Yup, it’s more reporting on classic San Francisco establishments closing. The San Francisco I knew just keeps shuttering. The latest casualty is Elite Cafe, which closed after service on April 21, after 38 years on Fillmore Street. Owner Andy Chun (Schroeder’s, Press Club), who took over and renovated the space three years ago, thanked all the friends and neighbors who supported the restaurant. Thanks for all the memories of spicy oyster shooters and Bloody Marys on Sunday mornings while sitting at the oyster bar in the front window.

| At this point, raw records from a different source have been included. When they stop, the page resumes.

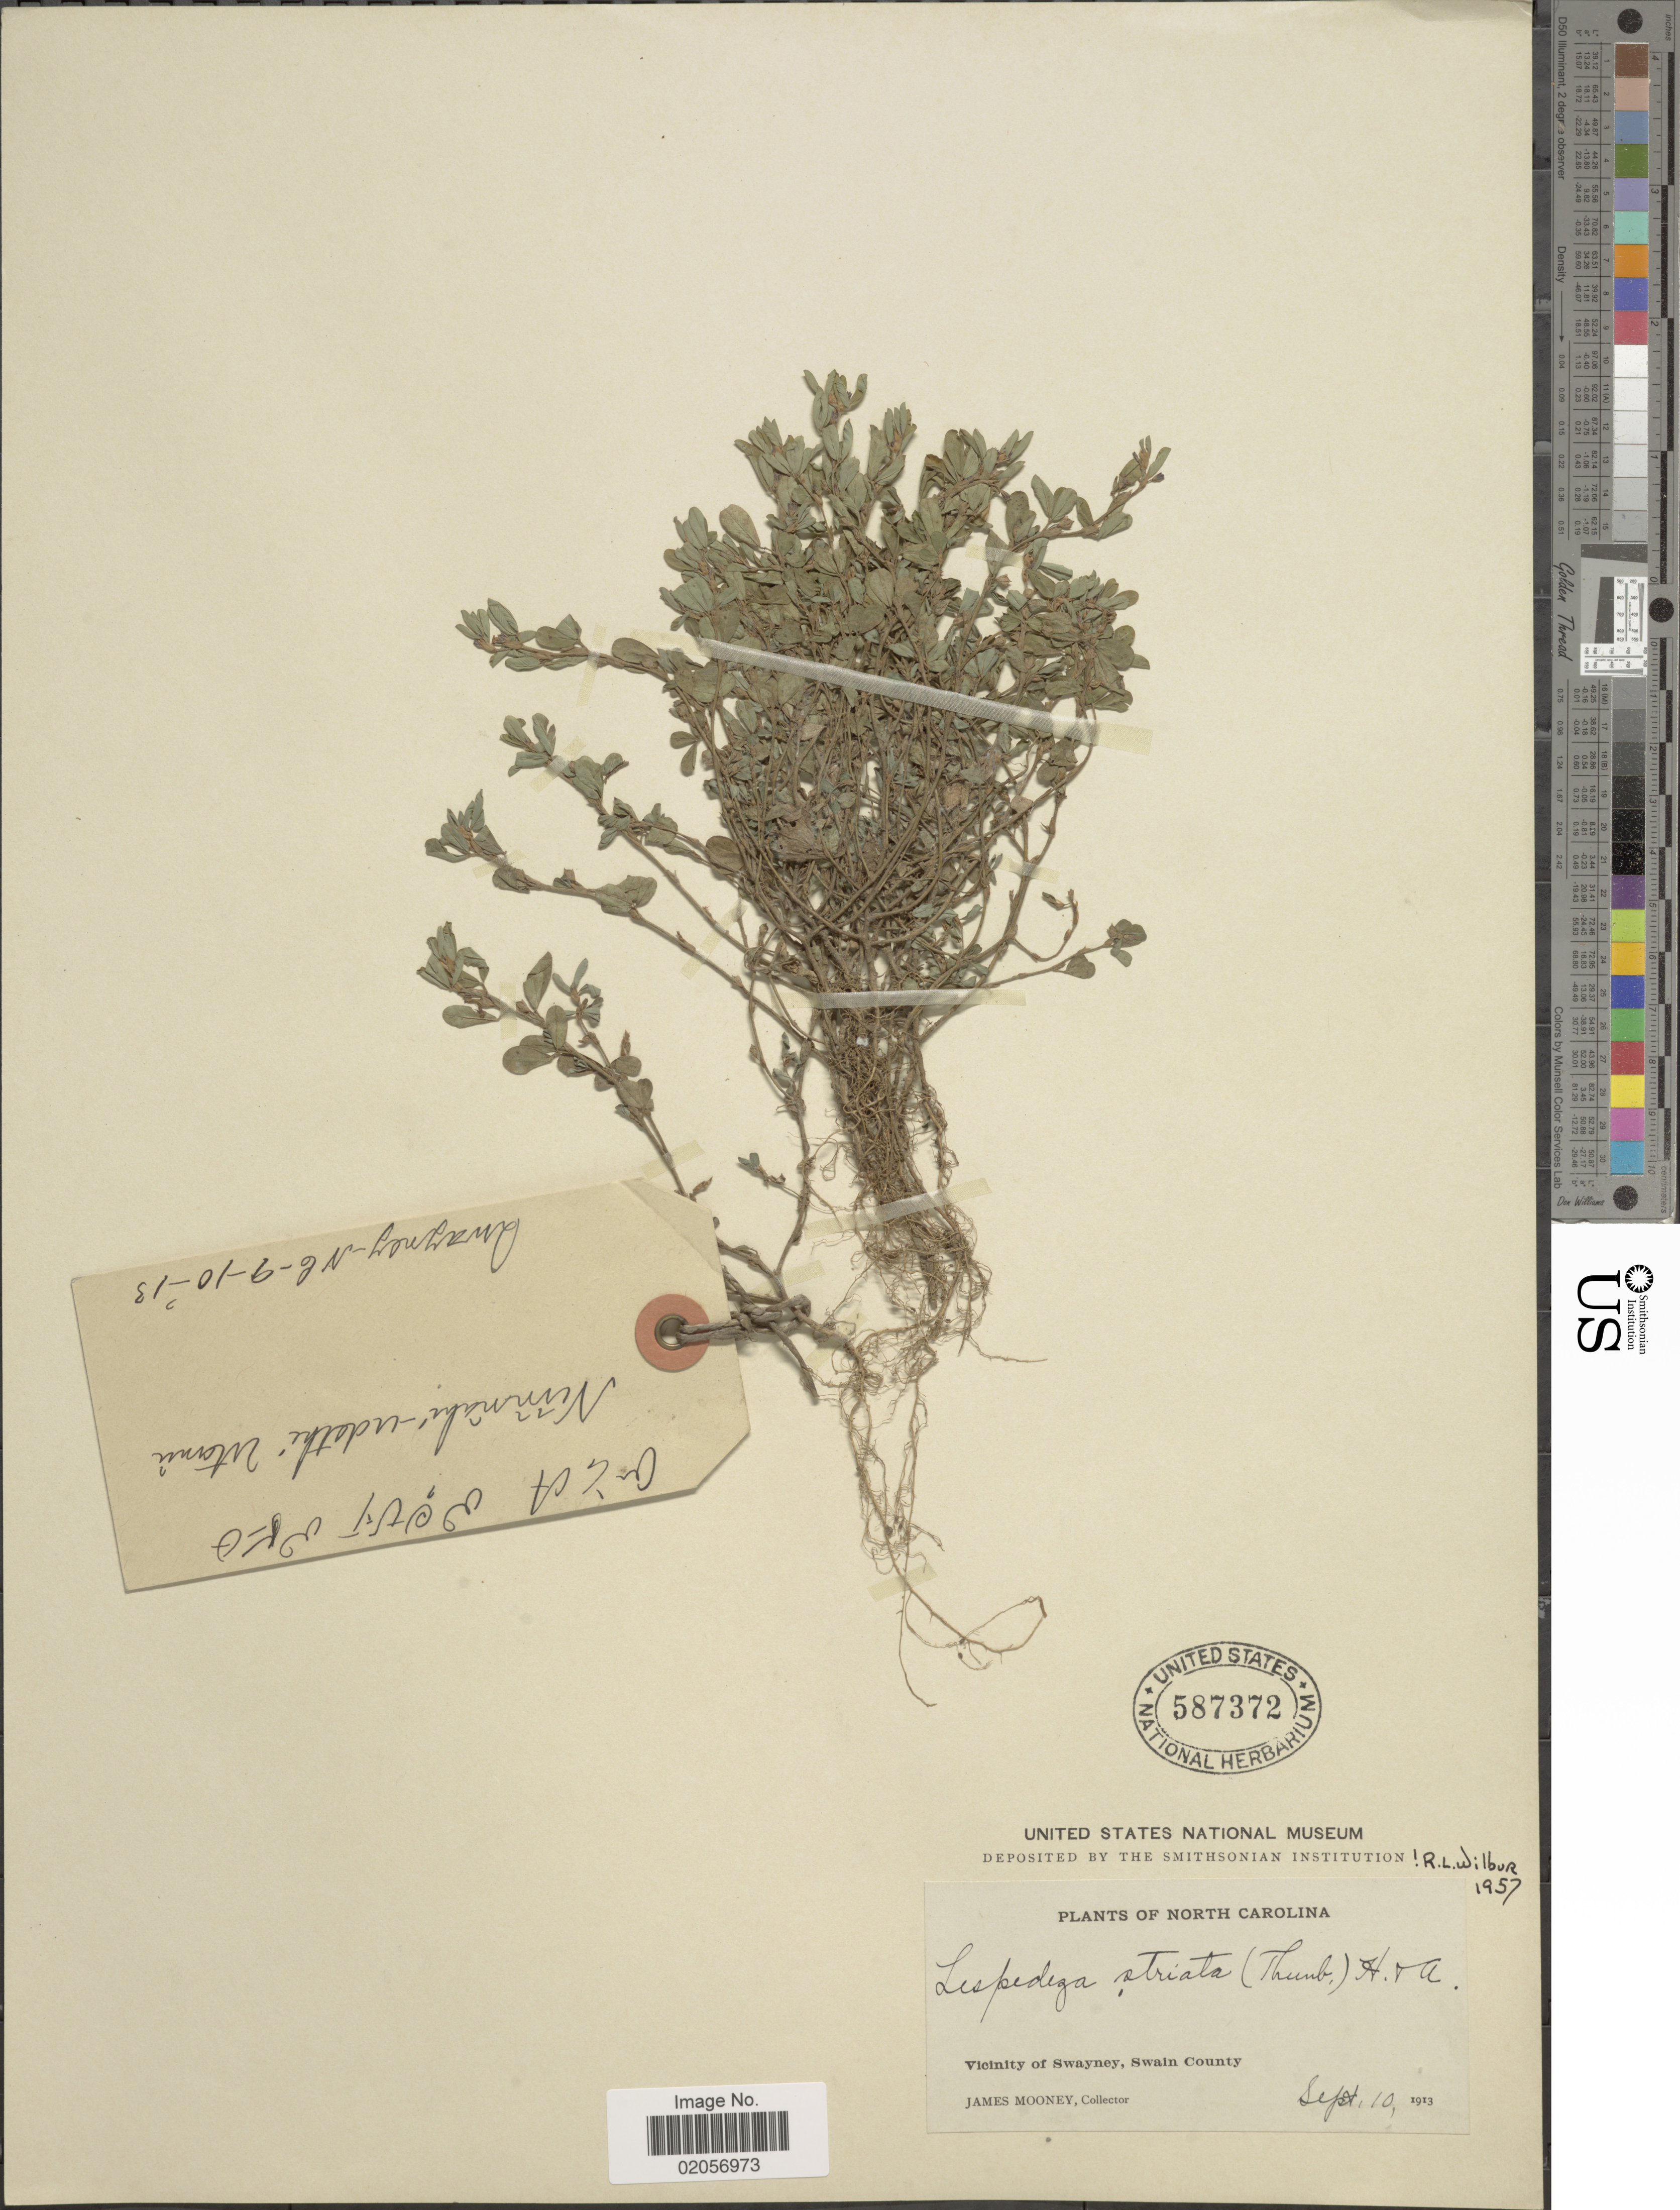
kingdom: Plantae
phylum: Tracheophyta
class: Magnoliopsida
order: Fabales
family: Fabaceae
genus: Kummerowia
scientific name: Kummerowia striata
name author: (Thunb.) Schindl.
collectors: J. Mooney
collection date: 1913-09-10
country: United States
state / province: North Carolina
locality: Vicinity of Swayney, Swain County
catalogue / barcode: US 587372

Now open is Fiorella Polk (2238 Polk Street) from Boris Nemchenok (managing director) and Brandon Gillis (culinary director), with executive chef Eli Franco. Similar to the original Fiorella, Fiorella Polk has a laid-back but well-dialed style, from the Cal-Italian menu centered on pasta and pizza (including a carbonara pizza) from the custom Mugnaini wood-fired oven to the modern interior. Some new dishes include calzones with seasonal fillings like broccolini with provolone, mozzarella di bufala, ricotta, and banana pepper salsa, along with house-made ricotta cavatelli al chicken sugo (so good). And then there’s the Tuesday night burger with buttermilk onion rings! Chef Franco is making pastas in-house from scratch, and doing in-house butchery from whole animals. Stand by for a house-made charcuterie program as well.

Find Italian and California wines selected by wine director Chris Tarbell, and bar consultant Patrick Poelvoorde has crafted a selection of low-ABV cocktails. The dining room seats 35, with a communal table for groups of up to eight, plus there’s a bar area with room for 12 at a marble counter with a view of the kitchen. Bonus: Sidewalk seating with eight seats. Warm springtime weather can’t get here quickly enough. Sunday–Thursday 5–10 p.m., Friday–Saturday 5–11 p.m.; brunch to come.

Looking for a brand-new brunch spot? The recently opened Abrazo (2000 Hyde Street) is launching Sunday brunch throughout the summer from 11 a.m.–3 p.m., and then reopening at 5:30 p.m. for regular dinner service.

EL Lopo (1327 Polk Street) is now open, a Spanish-inspired, food-forward wine bar (through a California lens), with dishes like Galician-style empanadas with romanesco and smoked ham and springtime tacos (to start — things will be ramping up in coming weeks). Sunday–Thursday 4 p.m.–midnight, Friday–Saturday 4 p.m.–2 a.m. (food menu 5–10 p.m.).